Mayor of Columbus, Georgia
- In office 1960–1961 1965–1968
- Preceded by: Benjamin Franklin Register Harold E. Hughes
- Succeeded by: Steve Knight J. R. Allen

Member of the Georgia Senate from the 24th district
- In office November 28, 1945 – ?
- Preceded by: H. Dixon Smith

Personal details
- Born: October 28, 1914 Columbus, Georgia, US
- Died: June 8, 1983 (aged 68) Muscogee County, Georgia, US
- Party: Democratic
- Spouse(s): Martha Louise Noble Harriette V. Murray
- Occupation: Legislator, businessman

= B. Ed Johnson =

American politician

Benjamin Edward Johnson (October 28, 1914 – June 8, 1983) was an American businessman, broadcaster and politician from the U.S. state of Georgia. He resided in Columbus in Muscogee County, where he was the first elected mayor of that city, from 1965 to 1968.

==Early years and education==
Johnson was born in 1914 to Edward Burton and Pamelia Weldon Johnson. His father was also a prominent citizen of the city, serving as the city's Superintendent of Public Works in the 1930s.

Johnson attended public schools in Columbus, and married Martha Louise Noble in 1939.

==Political career==
In 1945, Johnson was elected to the Georgia State Senate's 24th district, to fill the unexpired term of the deceased H. Dixon Smith. At that time, he was the youngest state senator to ever hold that office from that district. He was named mayor pro tempore of Columbus in 1960, serving for one year. Previously, he had served as secretary and city commissioner of Columbus. He was returned to the mayor's office in 1965, but this time by registered voters in the city of Columbus, becoming the first elected mayor of the city. At some time during his tenure, the Miss Georgia USA beauty pageant, which he helped lay the foundation for, came to Columbus. He was succeeded as mayor by J. R. Allen in 1969.
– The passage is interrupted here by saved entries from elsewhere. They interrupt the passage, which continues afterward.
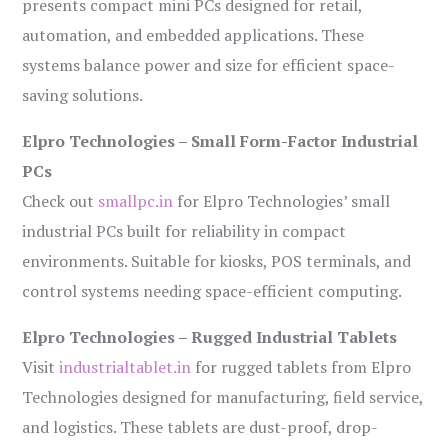
presents compact mini PCs designed for retail,
automation, and embedded applications. These
systems balance power and size for efficient space-
saving solutions.
Elpro Technologies – Small Form-Factor Industrial
PCs
Check out
smallpc.in
for Elpro Technologies’ small
industrial PCs built for reliability in compact
environments. Suitable for kiosks, POS terminals, and
control systems needing space-efficient computing.
Elpro Technologies – Rugged Industrial Tablets
Visit
industrialtablet.in
for rugged tablets from Elpro
Technologies designed for manufacturing, field service,
and logistics. These tablets are dust-proof, drop-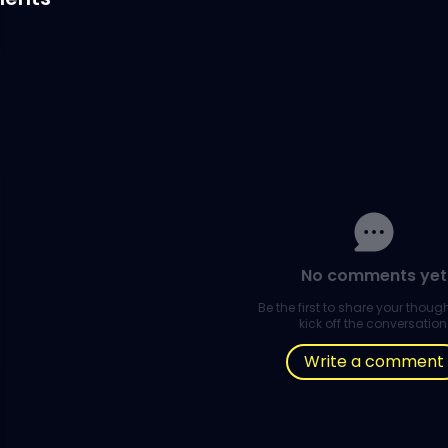
No comments yet
Be the first to share your thou
kick off the conversation
Write a comment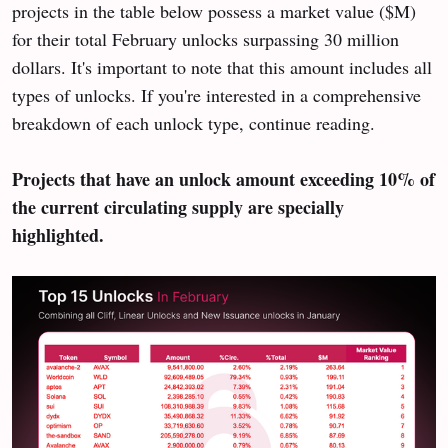
projects in the table below possess a market value ($M)
for their total February unlocks surpassing 30 million
dollars. It's important to note that this amount includes all
types of unlocks. If you're interested in a comprehensive
breakdown of each unlock type, continue reading.
Projects that have an unlock amount exceeding 10% of
the current circulating supply are specially
highlighted.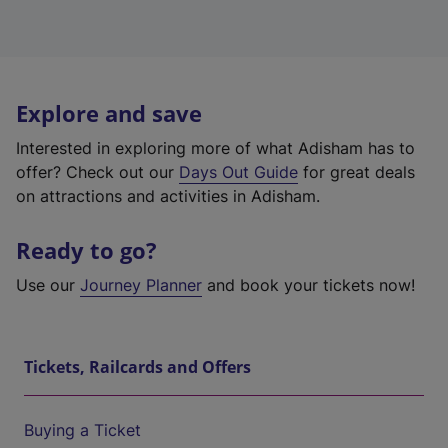
Explore and save
Interested in exploring more of what Adisham has to
offer? Check out our
Days Out Guide
for great deals
on attractions and activities in Adisham.
Ready to go?
Use our
Journey Planner
and book your tickets now!
Tickets, Railcards and Offers
Buying a Ticket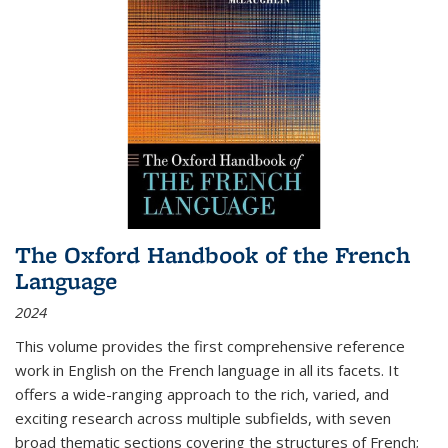
The Oxford Handbook of the French
Language
2024
This volume provides the first comprehensive reference
work in English on the French language in all its facets. It
offers a wide-ranging approach to the rich, varied, and
exciting research across multiple subfields, with seven
broad thematic sections covering the structures of French;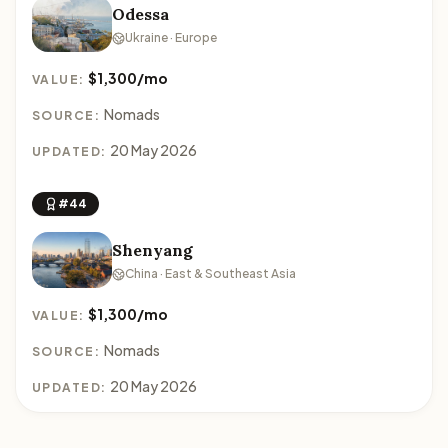
Odessa
Ukraine · Europe
$1,300/mo
VALUE:
Nomads
SOURCE:
20 May 2026
UPDATED:
#44
Shenyang
China · East & Southeast Asia
$1,300/mo
VALUE:
Nomads
SOURCE:
20 May 2026
UPDATED: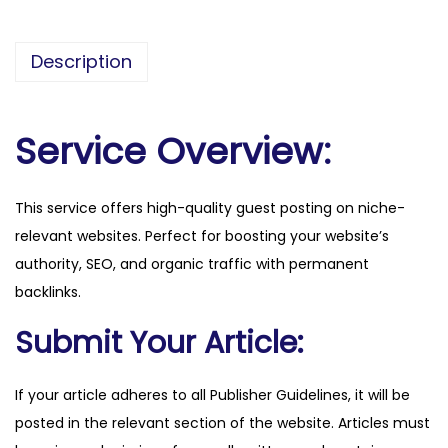
h
y
Description
.
c
o
Service Overview:
m
q
This service offers high-quality guest posting on niche-
u
relevant websites. Perfect for boosting your website’s
a
authority, SEO, and organic traffic with permanent
n
backlinks.
t
i
Submit Your Article:
t
y
If your article adheres to all Publisher Guidelines, it will be
posted in the relevant section of the website. Articles must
==Business background and civic involvement==
Johnson worked at the exchange in Fort Benning, Georgia, along with oil and lumber companies, in 1951 as sales manager of the Columbus Broadcasting Company and around 1959 a manager of Westad, a distributor of electronics. He was voted as Columbus' outstanding citizen of the year in 1946.

Johnson was a member of community organizations, including the Better Business Bureau, Chamber of Commerce, Lion's Club, Roofers' Manufacturing Association, and Columbus Country Club. A 1951 biography lauded his "ready smile and infectious friendliness" and described him as having "one of the largest contingents of friends ... in the community".

Johnson died in 1983 at the age of 68. At the time of his death, he was married to Harriette V. Murray.